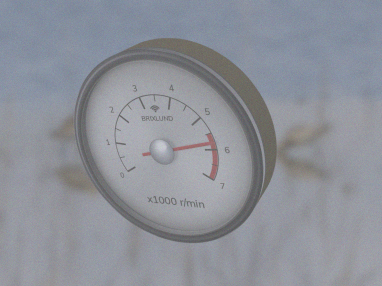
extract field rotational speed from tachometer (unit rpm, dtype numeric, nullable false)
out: 5750 rpm
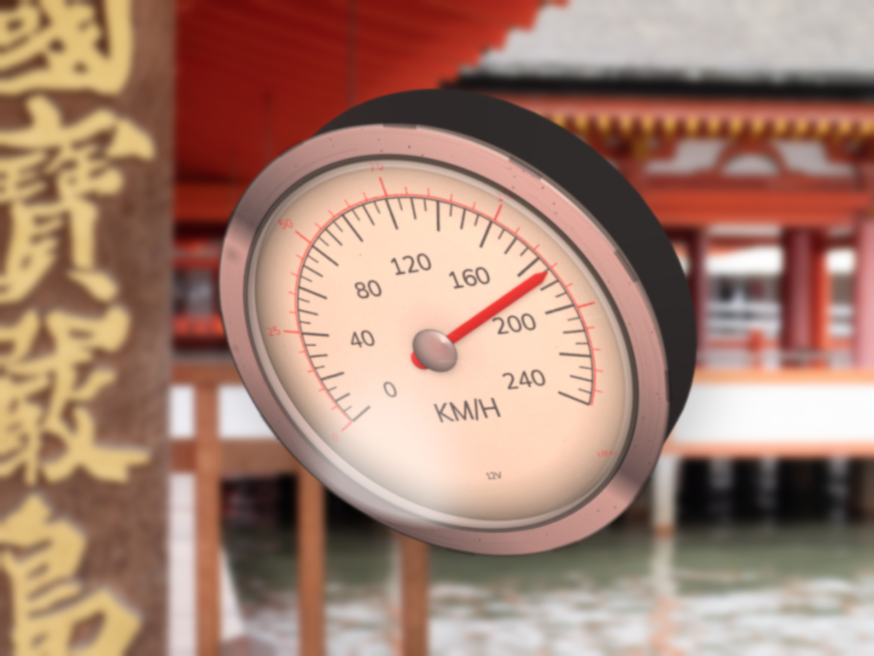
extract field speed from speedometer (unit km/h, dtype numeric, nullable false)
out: 185 km/h
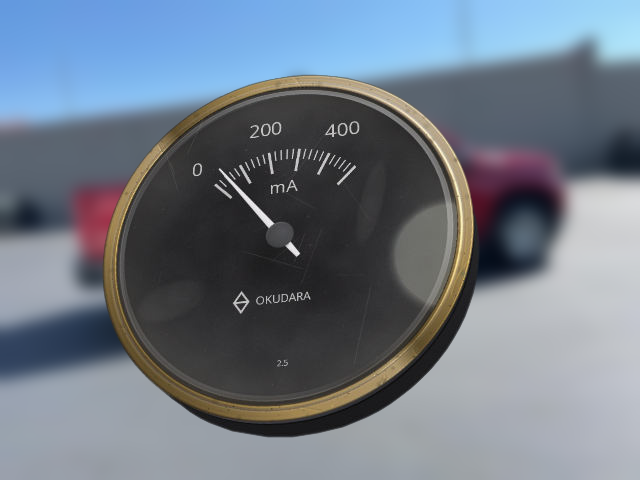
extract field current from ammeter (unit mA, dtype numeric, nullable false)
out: 40 mA
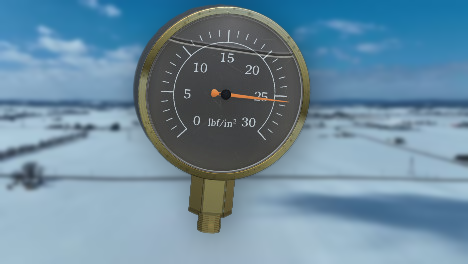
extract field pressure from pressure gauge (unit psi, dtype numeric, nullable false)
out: 25.5 psi
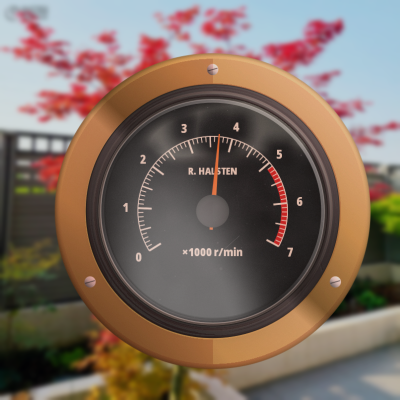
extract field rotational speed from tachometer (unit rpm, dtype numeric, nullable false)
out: 3700 rpm
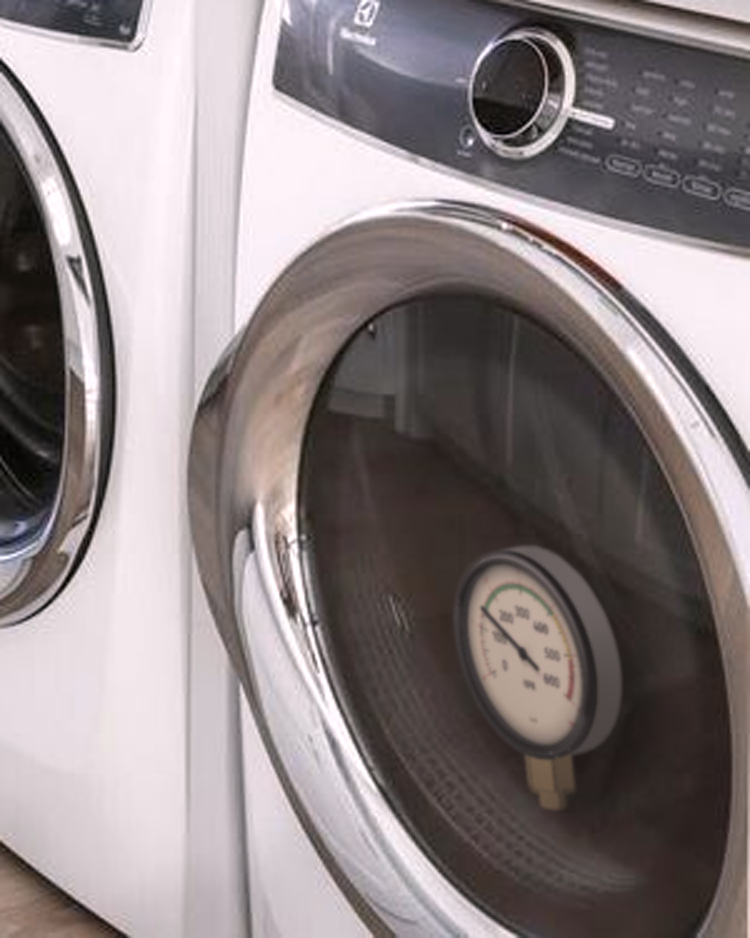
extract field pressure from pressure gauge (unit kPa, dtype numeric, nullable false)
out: 150 kPa
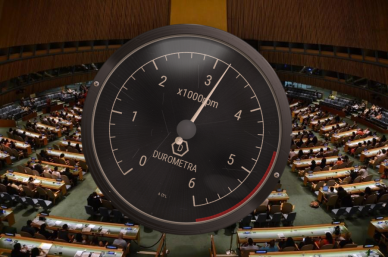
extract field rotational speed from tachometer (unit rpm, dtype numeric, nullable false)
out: 3200 rpm
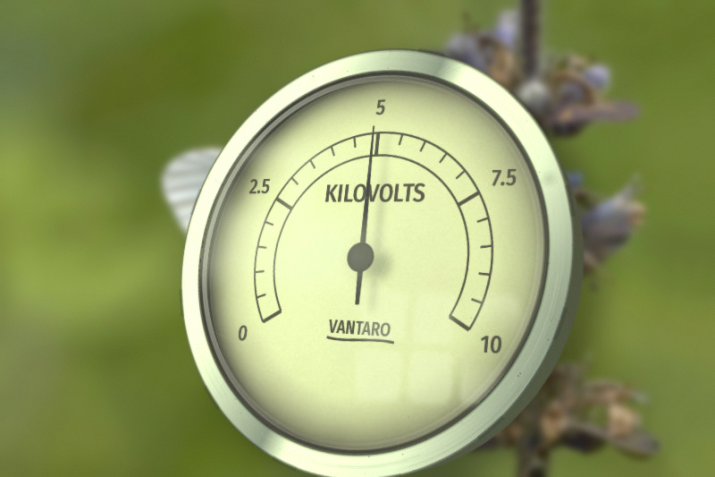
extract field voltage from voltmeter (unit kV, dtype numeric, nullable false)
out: 5 kV
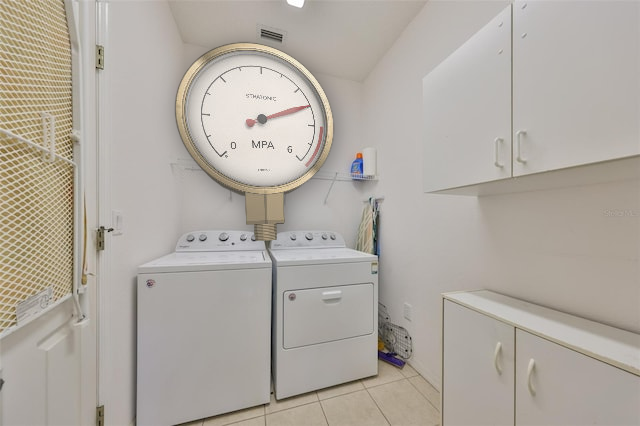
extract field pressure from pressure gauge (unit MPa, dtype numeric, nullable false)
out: 4.5 MPa
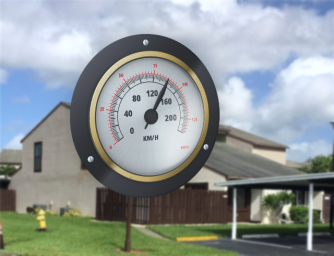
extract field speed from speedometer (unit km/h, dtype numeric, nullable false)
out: 140 km/h
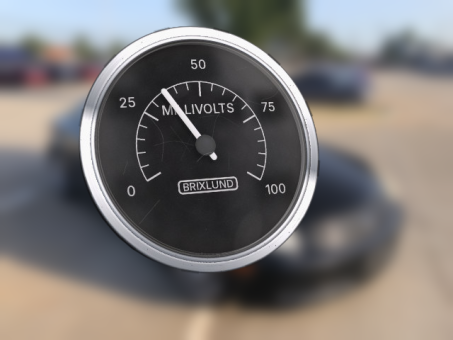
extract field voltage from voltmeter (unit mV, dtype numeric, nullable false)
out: 35 mV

**PROMPT**
Please arrange the listing above as a Markdown table with the columns Row and Line, giving each line its row number and leaving out blank lines. Leave the pictures out of the table.

**EXERCISE OUTPUT**
| Row | Line |
|---|---|
| 1 | extract field rotational speed from tachometer (unit rpm, dtype numeric, nullable false) |
| 2 | out: 5750 rpm |
| 3 | extract field speed from speedometer (unit km/h, dtype numeric, nullable false) |
| 4 | out: 185 km/h |
| 5 | extract field current from ammeter (unit mA, dtype numeric, nullable false) |
| 6 | out: 40 mA |
| 7 | extract field pressure from pressure gauge (unit psi, dtype numeric, nullable false) |
| 8 | out: 25.5 psi |
| 9 | extract field rotational speed from tachometer (unit rpm, dtype numeric, nullable false) |
| 10 | out: 3700 rpm |
| 11 | extract field pressure from pressure gauge (unit kPa, dtype numeric, nullable false) |
| 12 | out: 150 kPa |
| 13 | extract field rotational speed from tachometer (unit rpm, dtype numeric, nullable false) |
| 14 | out: 3200 rpm |
| 15 | extract field voltage from voltmeter (unit kV, dtype numeric, nullable false) |
| 16 | out: 5 kV |
| 17 | extract field pressure from pressure gauge (unit MPa, dtype numeric, nullable false) |
| 18 | out: 4.5 MPa |
| 19 | extract field speed from speedometer (unit km/h, dtype numeric, nullable false) |
| 20 | out: 140 km/h |
| 21 | extract field voltage from voltmeter (unit mV, dtype numeric, nullable false) |
| 22 | out: 35 mV |